When undertaking heavy industry projects, particularly in the mining sector—where the use of land, resources, and energy have environmental and social impacts, require extensive government permitting and affect the local population—early and frequent collaboration is not a luxury. Yara has earned a strong reputation in the highly industrial Pilbara region and the YURI project has been initiated with support from national, state and local government, local and regional stakeholders and local Aboriginal traditional owners. The stakeholder engagement conducted reduces the risks related to community acceptance of the project.*

Looking broader than an individual project, whether it concerns scaling up renewable hydrogen, wind, or solar projects, all are driven by global efforts to accelerate and reduce the costs of energy transition and decarbonisation. Everyone has a stake in mitigating the impacts of the climate crisis. And our interconnected networks share the need for resilience, which is why we encourage collaboration among committed private sector companies and progressive governments so they can mutually benefit from tapping renewable energy sources and streamlining the infrastructure to deliver it—keeping everyone’s costs and emissions down.

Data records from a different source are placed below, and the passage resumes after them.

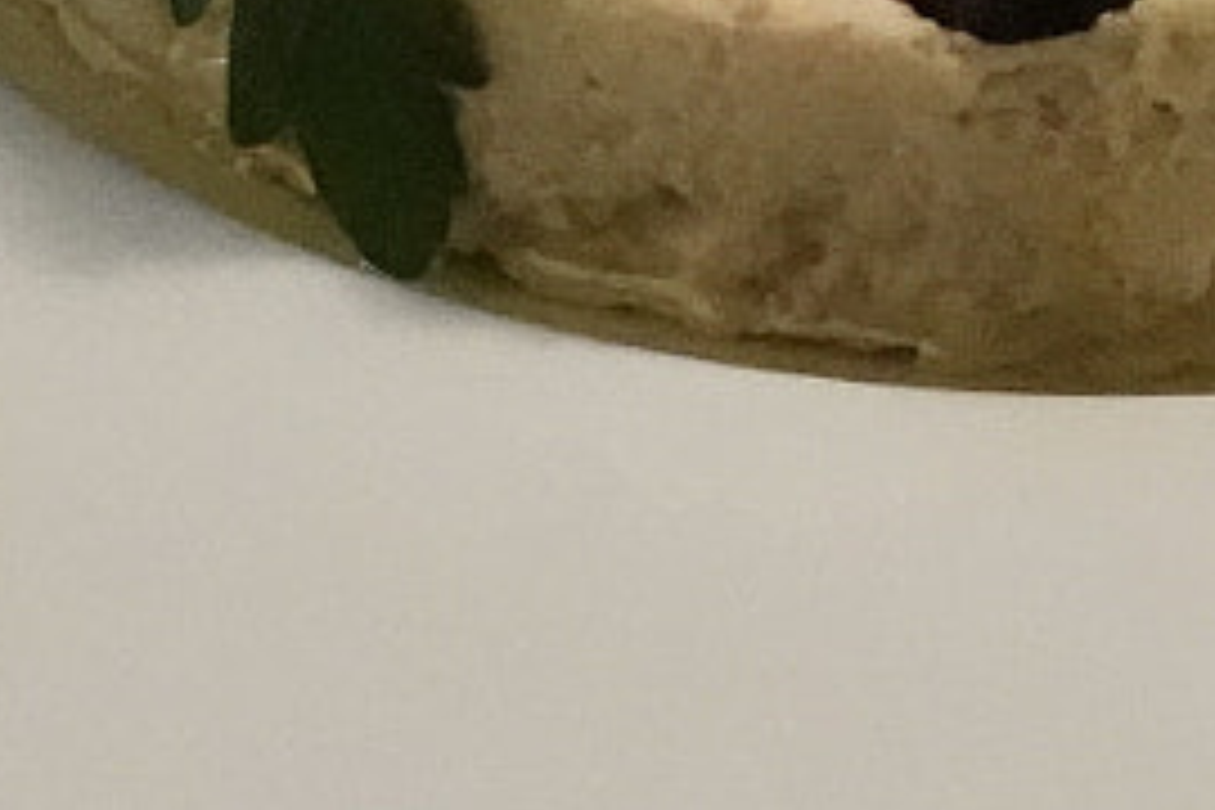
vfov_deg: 2.2
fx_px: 21430
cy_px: -698
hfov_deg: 3.2
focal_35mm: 635
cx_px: 1264
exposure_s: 1/800
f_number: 4
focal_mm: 39.42
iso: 4000
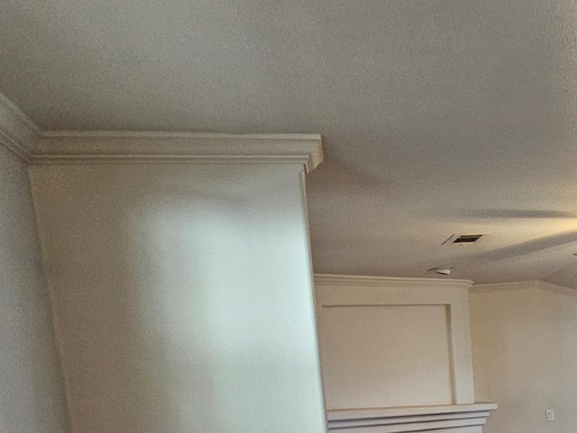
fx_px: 583
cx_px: 726
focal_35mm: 35
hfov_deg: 36.9
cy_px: 472
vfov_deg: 35.1
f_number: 2.2
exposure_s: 1/30
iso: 400
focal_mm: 2.2
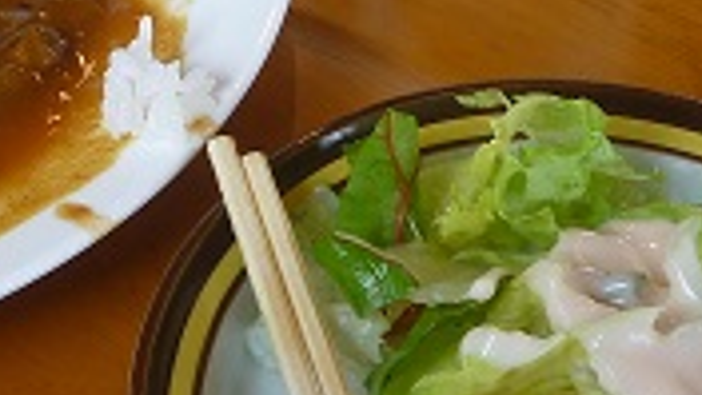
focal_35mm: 92
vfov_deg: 13.1
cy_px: 100
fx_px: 1713
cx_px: 156
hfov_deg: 22.9
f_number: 3.3
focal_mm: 5.2
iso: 100
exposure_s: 1/30
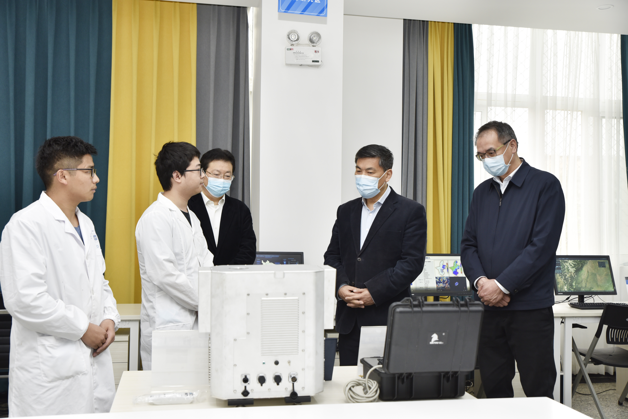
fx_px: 698
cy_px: 210
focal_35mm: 40
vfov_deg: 33.4
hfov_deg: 48.4
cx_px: 314
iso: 800
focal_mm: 40
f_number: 4
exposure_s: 1/160
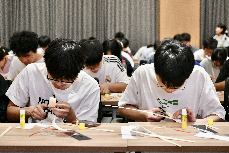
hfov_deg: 28.8
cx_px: 114
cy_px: 76
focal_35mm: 70
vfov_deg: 19.5
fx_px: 445
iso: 1600
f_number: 4
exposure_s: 1/160
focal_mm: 70
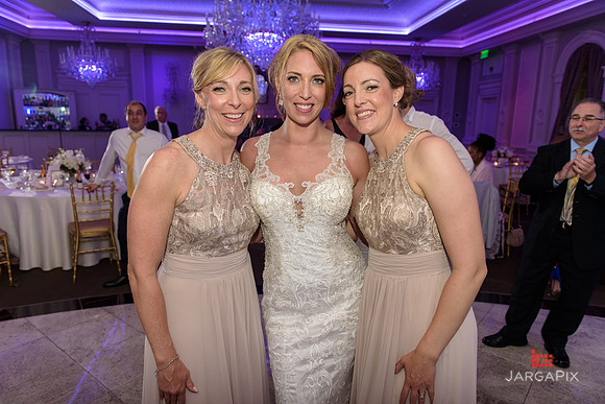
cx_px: 302
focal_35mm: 24
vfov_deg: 53.2
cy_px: 202
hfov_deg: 73.7
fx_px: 403
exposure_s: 1/125
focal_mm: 24
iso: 1600
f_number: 3.2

Learn how Henkel successfully partnered with ENGIE Impact to develop and deliver emission reduction at speed and scale. View discussion →

Start Early, Plan Carefully

It has taken several years to move from the initial assessment of utilising renewable hydrogen to power ammonia production at one of Yara’s fertiliser manufacturing sites to developing a high-level, phased roadmap, and then on to a joint investment and implementation strategy. Only now, five years later, is the first phase ready to commence. Multiple lessons have been confirmed along the way.

First, time is of the essence. For individual companies and heavy industry in general, the current decade will be critical to lay the foundation for long-term success. Develop your partnerships and start planning early, as there is a high cost to be paid for waiting. Delaying action reduces the amount of project time to learn and adjust to unexpected circumstances, and often forces developers to tackle multiple transformation levers all at once. Timely action de-risks the entire process and provides a competitive advantage for those getting out ahead of other companies.

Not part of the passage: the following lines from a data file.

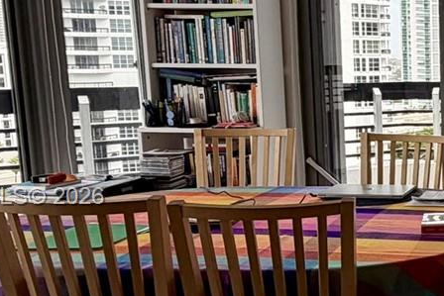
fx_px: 642
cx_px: 589
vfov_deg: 25.9
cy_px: 198
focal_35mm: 52
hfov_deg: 29.8
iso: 50
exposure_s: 1/187
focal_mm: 2.22
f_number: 2.2
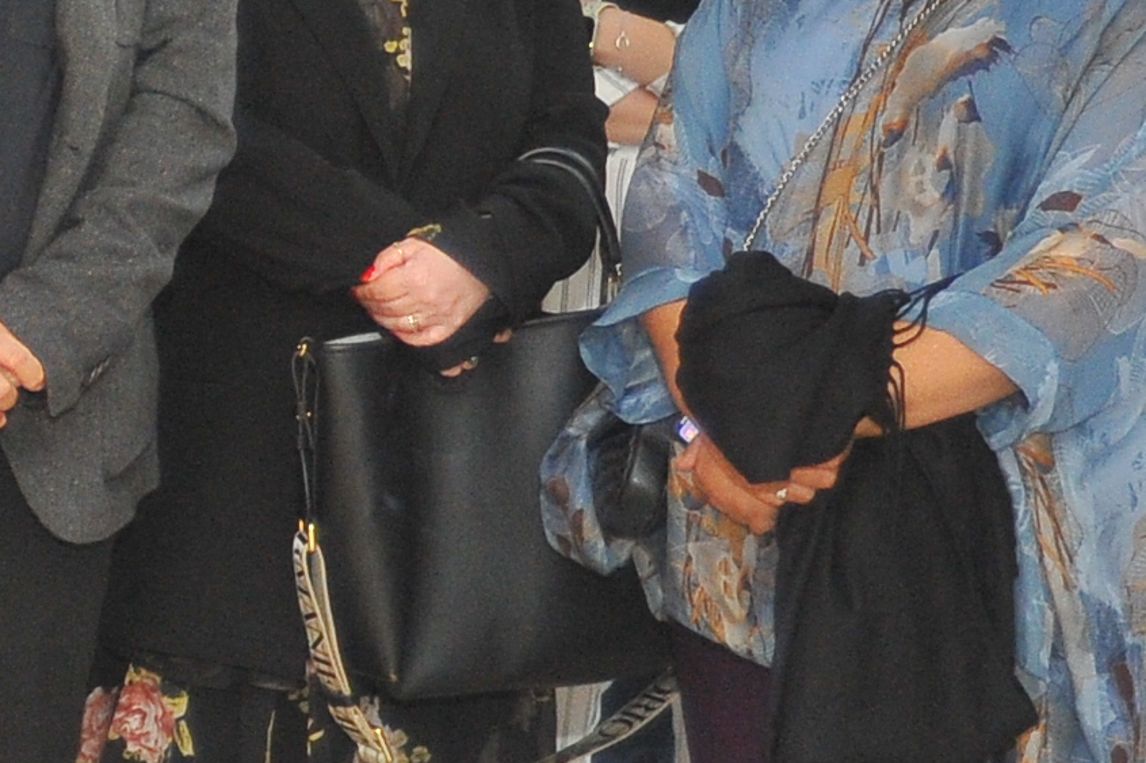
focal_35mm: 171
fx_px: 5440
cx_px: -736
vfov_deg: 8.0
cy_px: 88
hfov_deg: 11.4
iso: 2000
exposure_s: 1/125
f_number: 3.8
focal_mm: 34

Second, a phased approach facilitates the securing of capital and financial commitments. The financial applications should be factored into the phasing strategy, as the lead time to invest and obtain approvals can be long. Therefore, large organisations should start applying for financial opportunities sooner than later.

Overall, phasing the approach helps keep the whole process on track, enables it to be monitored, and allows the organisation to pace itself in the race to Net Zero.

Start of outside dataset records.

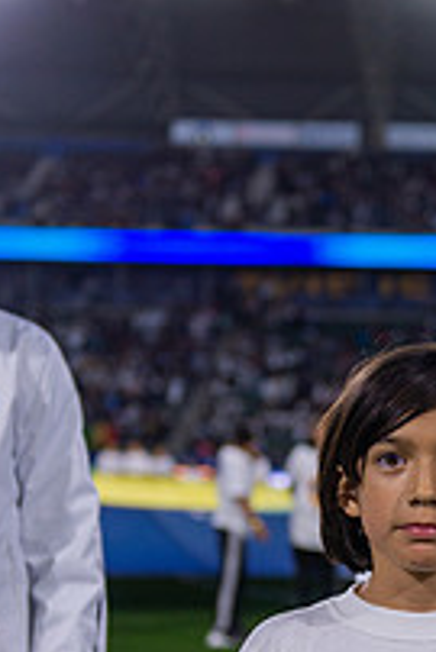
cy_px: 510
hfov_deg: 13.8
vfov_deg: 20.6
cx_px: 442
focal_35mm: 98
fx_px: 1777
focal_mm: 44
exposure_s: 1/1600
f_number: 2.8
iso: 640
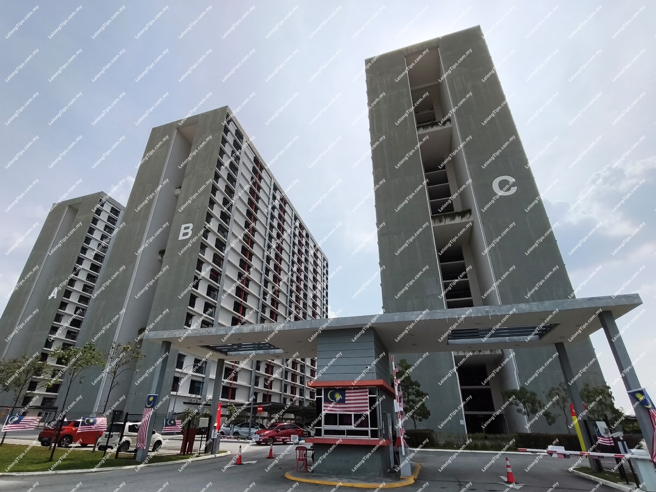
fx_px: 284
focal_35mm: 15
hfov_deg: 98.2
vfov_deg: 81.8
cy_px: 246
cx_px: 328
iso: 50
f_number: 2.2
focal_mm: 1.67
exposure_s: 1/4237
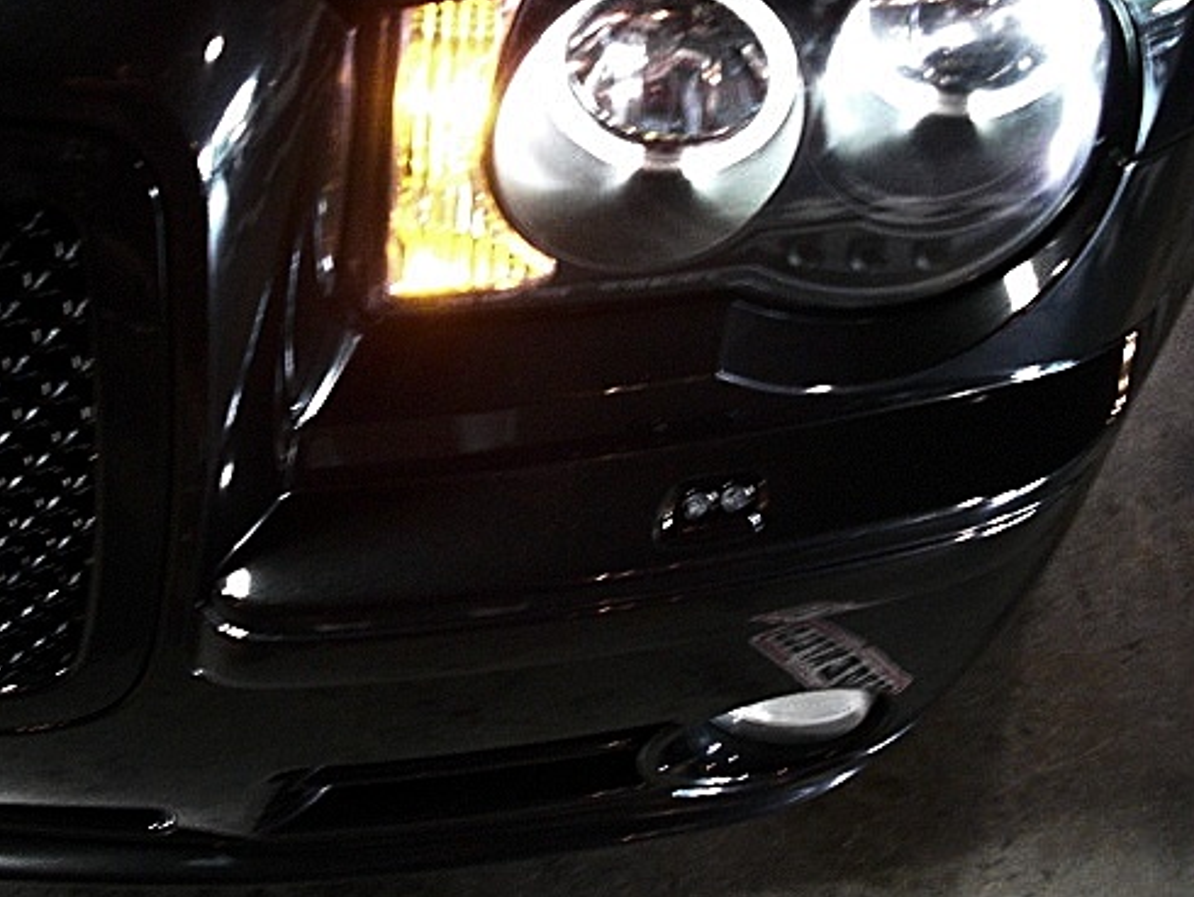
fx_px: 1622
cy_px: 336
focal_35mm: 47
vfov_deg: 30.8
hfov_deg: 40.4
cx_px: 534
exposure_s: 1/15
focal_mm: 6.3
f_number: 2.8
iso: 800
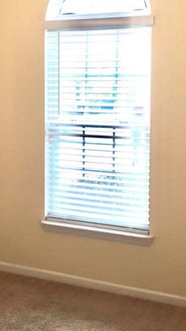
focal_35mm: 60
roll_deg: +0.5
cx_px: -15
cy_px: 124
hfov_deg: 19.3
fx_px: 527
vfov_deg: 34.7
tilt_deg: -2.7
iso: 50
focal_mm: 4.15
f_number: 2.2
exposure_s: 1/120
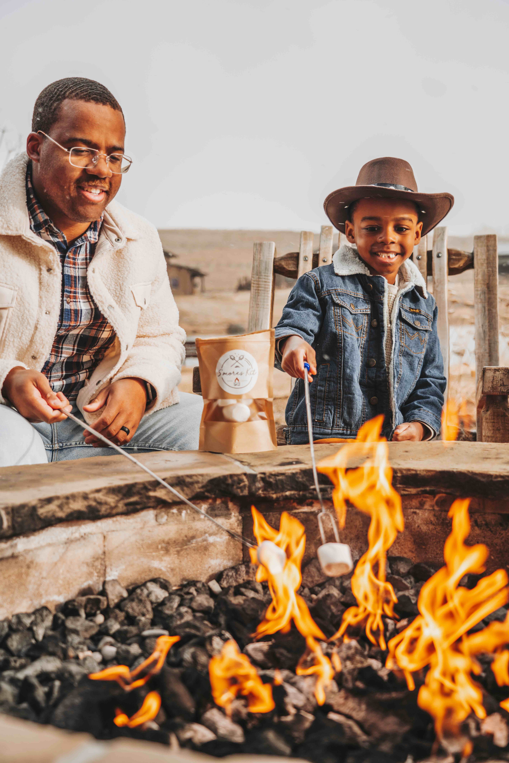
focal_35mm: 48
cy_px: 382
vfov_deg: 41.1
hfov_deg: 28.1
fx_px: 1018
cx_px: 254
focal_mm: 48
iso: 100
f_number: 4
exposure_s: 1/250
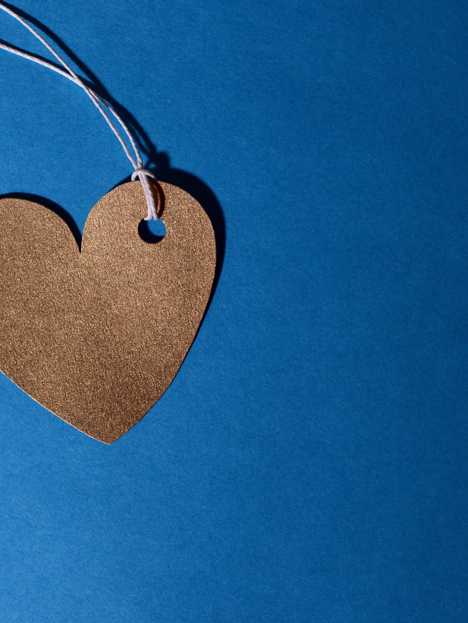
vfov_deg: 18.0
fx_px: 1965
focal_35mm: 109
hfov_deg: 13.6
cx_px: 296
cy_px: 313
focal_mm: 50
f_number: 5
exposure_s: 1/30
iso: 400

As a result of developing a thorough roadmap and collaborating with the local client, it was recently announced that the first phase of the Yuri project will produce up to 640 tons of renewable hydrogen per year as a zero-carbon feedstock for Yara Australia’s ammonia production facility. It is scheduled for completion in 2024. Realisation of this first phase keeps on track the ambition to develop a “Pilbara Green Hydrogen Hub”, serving local and export markets, and building on existing export infrastructure and abundant renewable energy resources in the region.

*Note: In the spirit of reconciliation, we acknowledge the Traditional Custodians of country throughout Australia and their connections to land, sea and community. Murujuga is the traditional Aboriginal name for the Dampier Archipelago and surrounds. It is being nominated for inscription on the World Heritage List to have its unique cultural, spiritual and archaeological values internationally recognised at the highest level. The rock art is deeply meaningful for the Traditional Owners. It provides a link to stories, customs and knowledge of their land and connects them to the events and people of the past and their beliefs today.